**SELECTED PASSAGE:**

___

When it came to changing rules to allow dogs into a town park, there was a bit of bark – but in the end, not a lot of bite from the town, after people raised concerns about the issue.
Town of North Hempstead council members decided at a Tuesday board meeting to retract a proposal that would have allowed leashed dogs to enter Clark Botanic Garden in Albertson on Wednesdays, provided owners picked up after them.
“It’s not happening,” Councilman Peter Zuckerman, whose district includes Albertson, East Hills, Searingtown, parts of Roslyn and other areas, said at the meeting.
Town Supervisor Judi Bosworth said the members had received “lots of feedback” from concerned residents prior to the meeting, before ultimately “deciding not to go forward” with the proposal.”
Roellyn Armstrong, the chairwoman of the Fanny Dwight Clark Memorial Garden Inc., a nonprofit organization founded to support the Clark Botanic Garden, said she was very pleased with the decision, given the range of concerns.
Armstrong said allowing dogs presented risks to all parties involved: plants, dogs and people. Dogs could potentially chew plants that are toxic to them, defecate and poison the plants, and run the risk of lunging at school groups touring the area, thus presenting liability issues, she said.
“Clark Garden is a botanical garden with many rare and exceptional plants, trees and shrubs,” Armstrong said. “It is not like any park in our town, some of which already have more appropriate settings for dogs and their owners.”

___

**DIRECTIONS:**
**A.** Which places does the article about the Clark Botanic Garden dog proposal name as part of Councilman Peter Zuckerman's district?
**B.** Can you continue the article on the Clark Botanic Garden dog proposal from its last sentence?

(Items listed in a dataset)
___

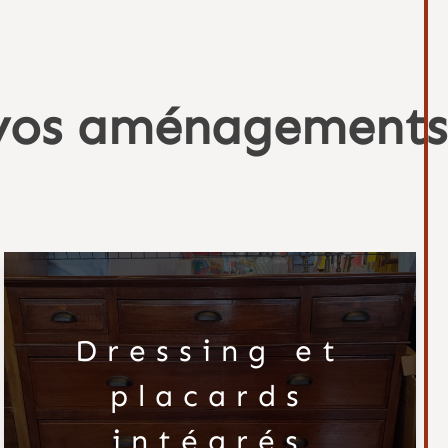
s vos aménagements
Dressing et
placards
intégrés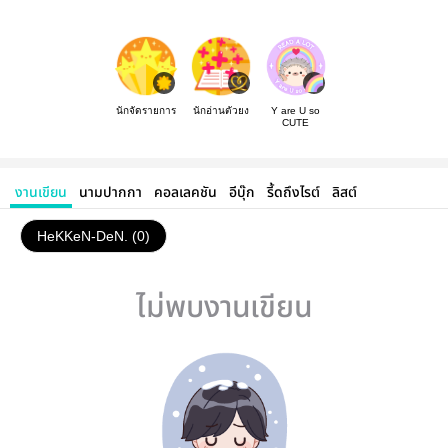
นักจัดรายการ
นักอ่านตัวยง
Y are U so
CUTE
งานเขียน
นามปากกา
คอลเลคชัน
อีบุ๊ก
รี้ดถึงไรต์
ลิสต์
HeKKeN-DeN. (0)
ไม่พบงานเขียน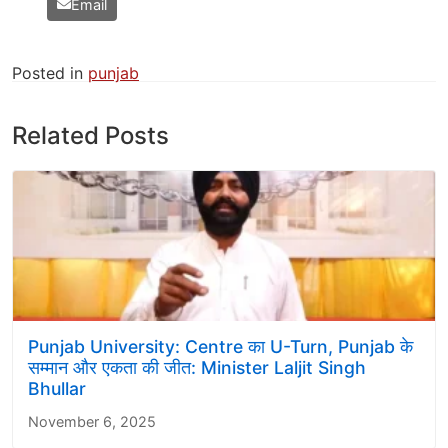
Email
Posted in
punjab
Related Posts
Punjab University: Centre का U-Turn, Punjab के
सम्मान और एकता की जीत: Minister Laljit Singh
Bhullar
November 6, 2025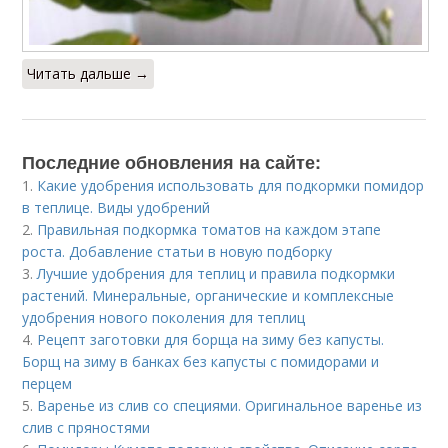
Читать дальше →
Последние обновления на сайте:
1.
Какие удобрения использовать для подкормки помидор
в теплице. Виды удобрений
2.
Правильная подкормка томатов на каждом этапе
роста. Добавление статьи в новую подборку
3.
Лучшие удобрения для теплиц и правила подкормки
растений. Минеральные, органические и комплексные
удобрения нового поколения для теплиц
4.
Рецепт заготовки для борща на зиму без капусты.
Борщ на зиму в банках без капусты с помидорами и
перцем
5.
Варенье из слив со специями. Оригинальное варенье из
слив с пряностями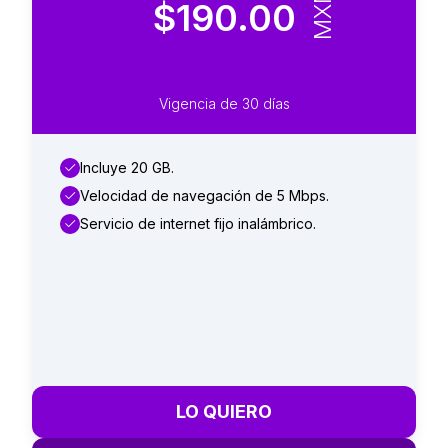
MXN
$190.00
Vigencia de 30 días
Incluye 20 GB.
Velocidad de navegación de 5 Mbps.
Servicio de internet fijo inalámbrico.
LO QUIERO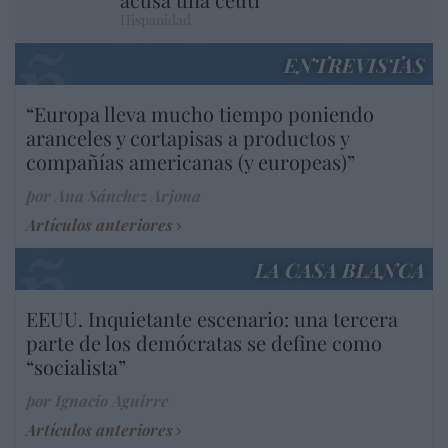
Hispanidad
ENTREVISTAS
“Europa lleva mucho tiempo poniendo
aranceles y cortapisas a productos y
compañías americanas (y europeas)”
por Ana Sánchez Arjona
Artículos anteriores
LA CASA BLANCA
EEUU. Inquietante escenario: una tercera
parte de los demócratas se define como
“socialista”
por Ignacio Aguirre
Artículos anteriores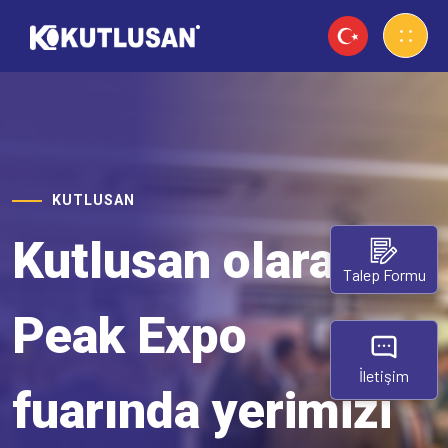
KUTLUSAN
Kutlusan olarak
Talep Formu
Peak Expo
İletişim
fuarında yerimizi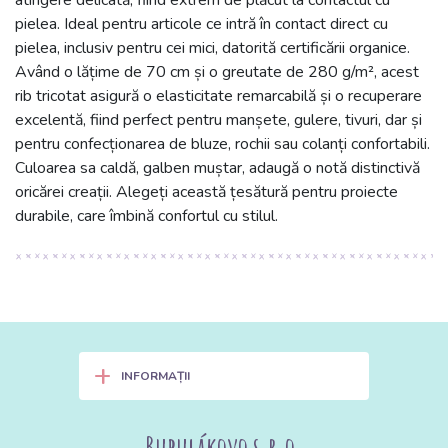
pielea. Ideal pentru articole ce intră în contact direct cu
pielea, inclusiv pentru cei mici, datorită certificării organice.
Având o lățime de 70 cm și o greutate de 280 g/m², acest
rib tricotat asigură o elasticitate remarcabilă și o recuperare
excelentă, fiind perfect pentru manșete, gulere, tivuri, dar și
pentru confecționarea de bluze, rochii sau colanți confortabili.
Culoarea sa caldă, galben muștar, adaugă o notă distinctivă
oricărei creații. Alegeți această țesătură pentru proiecte
durabile, care îmbină confortul cu stilul.
+
INFORMAȚII
Bubulákovo s.r.o.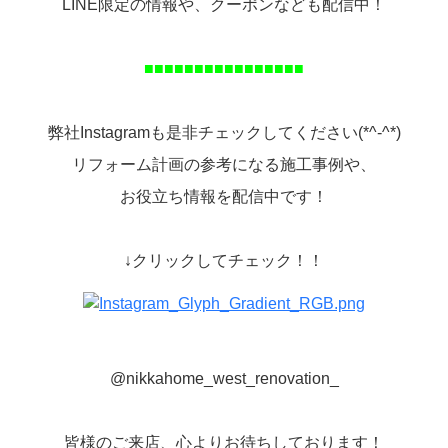
LINE限定の情報や、クーポンなども配信中！
■■■■■■■■■■■■■■■■
弊社Instagramも是非チェックしてください(*^-^*)
リフォーム計画の参考になる施工事例や、
お役立ち情報を配信中です！
↓クリックしてチェック！！
@nikkahome_west_renovation_
皆様のご来店、心よりお待ちしております！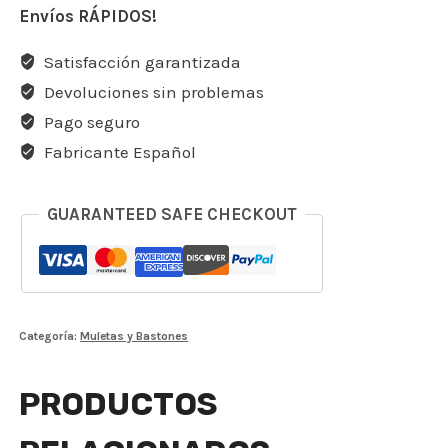
Envíos RÁPIDOS!
Satisfacción garantizada
Devoluciones sin problemas
Pago seguro
Fabricante Español
GUARANTEED SAFE CHECKOUT
Categoría:
Muletas y Bastones
PRODUCTOS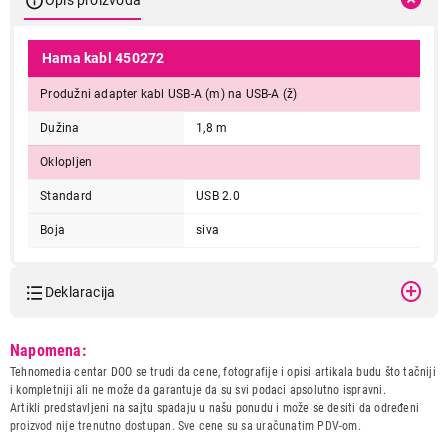
Hama kabl 450272
Produžni adapter kabl USB-A (m) na USB-A (ž)
Dužina
1,8 m
Oklopljen
Standard
USB 2.0
Boja
siva
Deklaracija
Model:
HAMA USB A (M) na USB A
Napomena:
(Z) 1.8m 450272
Tehnomedia centar DOO se trudi da cene, fotografije i opisi artikala budu što tačniji
Naziv i vrsta robe:
KABL IT/AV
i kompletniji ali ne može da garantuje da su svi podaci apsolutno ispravni.
Uvoznik:
Repro Market d.o.o.
Artikli predstavljeni na sajtu spadaju u našu ponudu i može se desiti da određeni
proizvod nije trenutno dostupan. Sve cene su sa uračunatim PDV-om.
Zemlja porekla:
Kina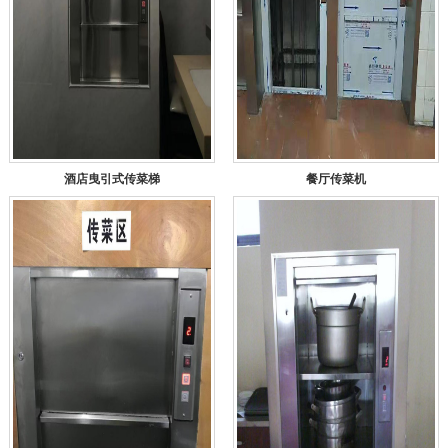
酒店曳引式传菜梯
餐厅传菜机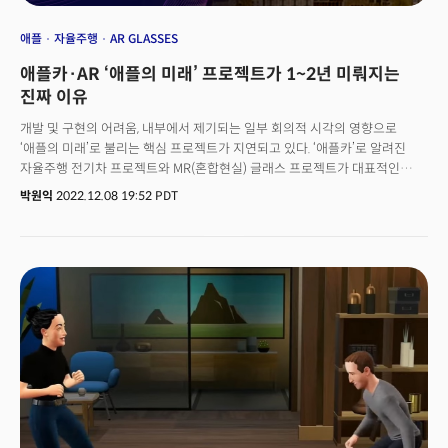
애플
자율주행
AR GLASSES
애플카·AR ‘애플의 미래’ 프로젝트가 1~2년 미뤄지는
진짜 이유
개발 및 구현의 어려움, 내부에서 제기되는 일부 회의적 시각의 영향으로
‘애플의 미래’로 불리는 핵심 프로젝트가 지연되고 있다. ‘애플카’로 알려진
자율주행 전기차 프로젝트와 MR(혼합현실) 글래스 프로젝트가 대표적인
예다. 인플레이션과 금리 인상, 경기 침체 우려 등도 프로젝트 지연에 영향을
박원익
2022.12.08 19:52 PDT
줬을 것이란 평가다. 8일(현지시각) 블룸버그와 실리콘밸리 테크 업계
관계자들에 따르면 애플은 내부적으로 수립했던 자율주행 전기차 출시 계획을
2025년에서 2026년으로 1년 연기했다. 또 일반 도로에서 달리는
자율주행차 대신 고속도로에서만 자율주행할 수 있는 자동차를 만드는 걸로
목표를 세부 조정했다. 일반 도로를 위한 ‘레벨5(운전자 불필요)’ 단계의 완전
자율주행 자동차를 만들려면 여전히 여러 현실적 제약이 있기 때문에 속도를
늦췄다는 것이다.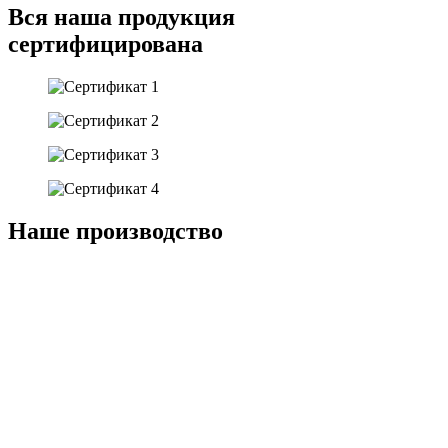
Вся наша
продукция
сертифицирована
Наше
производство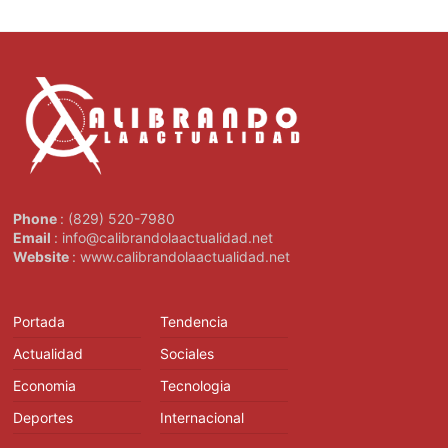
Phone
: (829) 520-7980
Email
: info@calibrandolaactualidad.net
Website
: www.calibrandolaactualidad.net
Portada
Tendencia
Actualidad
Sociales
Economia
Tecnologia
Deportes
Internacional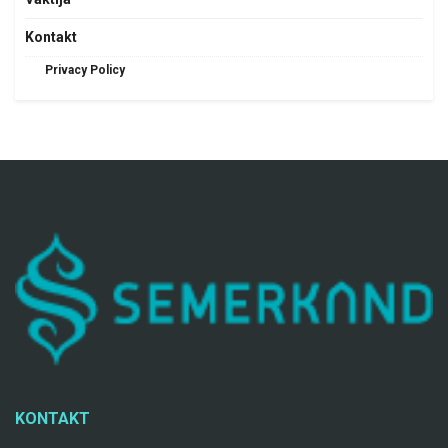
Kontakt
Privacy Policy
KONTAKT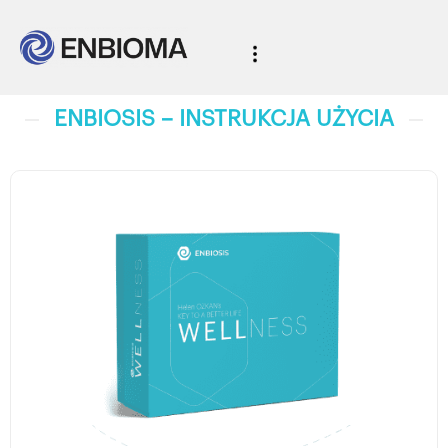
ENBIOSIS – INSTRUKCJA UŻYCIA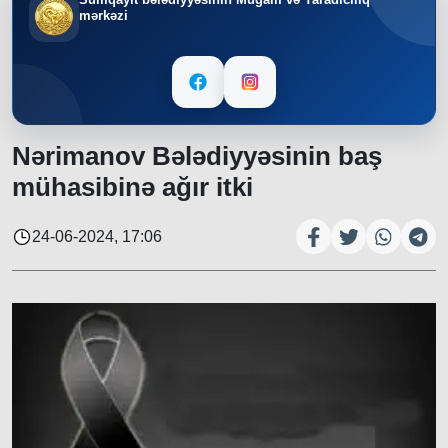
mərkəzi
Nərimanov Bələdiyyəsinin baş
mühasibinə ağır itki
24-06-2024, 17:06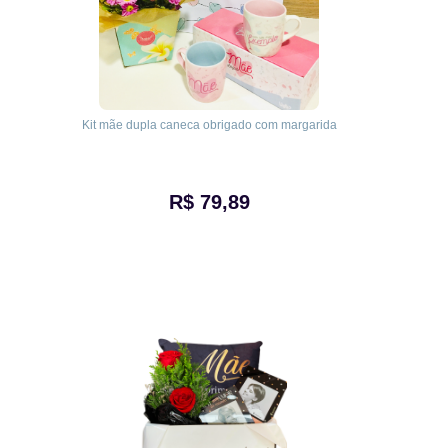
Kit mãe dupla caneca obrigado com margarida
R$ 79,89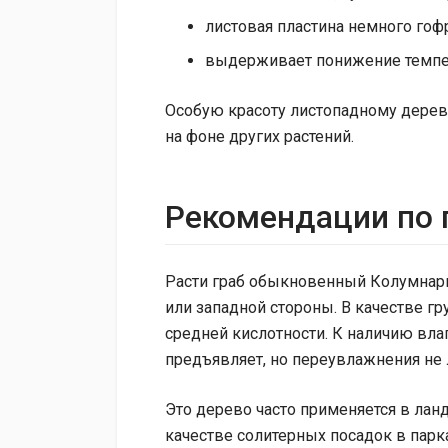
листовая пластина немного гоф
выдерживает понижение темпер
Особую красоту листопадному дерев
на фоне других растений.
Рекомендации по 
Расти граб обыкновенный Колумнари
или западной стороны. В качестве г
средней кислотности. К наличию вла
предъявляет, но переувлажнения не 
Это дерево часто применяется в лан
качестве солитерных посадок в парк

___

**ANSWERS GIVEN:**
**A.** Albertson, East Hills, Searingtown, and parts of Roslyn

**B.**
Samuel and Shani Frank, a couple from nearby Searingtown who have dogs of their own, said the Clark Botanic Garden is one of the last places where they could find “serenity” and that other owners were not guaranteed to follow the rules.
“Everybody thinks they’re exempt and no matter how many rules you have, you can’t keep watching them all the time,” Shani Frank said. “So it’s really, really important not to open Clark Gardens to dogs.”
“Dog owners have rights, but having dogs in parks entails certain responsibilities,” Samuel Frank said.
Bosworth said she did not want to “malign” all dogs and that in other parks, the town did not have many issues when it came to canines being on leashes.
In 2016 the town decided to allow dogs, provided they are on leashes and cleaned up after, into three parks: Michael J. Tully Park in New Hyde Park, North Hempstead Beach Park in Port Washington and the Mary Jane Davies Green in Manhasset.
Dogs can also be walked along the North Hempstead Beach Park trail.
Michael J. Tully Park is also slated to be the site of the town’s planned $250,000 dog park, which will likely open sometime in the fall. While there, dogs would be able to play leash-free.
In unrelated business, the town also amended its fee schedule to allow active military members to get the same discounts across its parks as established veterans and let them park for free at the town’s annual firework event on May 26.
The move also reduces credit card fees for parking for all residents at North Hempstead Beach Park and Manorhaven Beach Park from $12 per day to $10 per day.
In other business, council members also signed off on the Great Neck Water Pollution Control District reallocating bond money to speed up facility upgrades.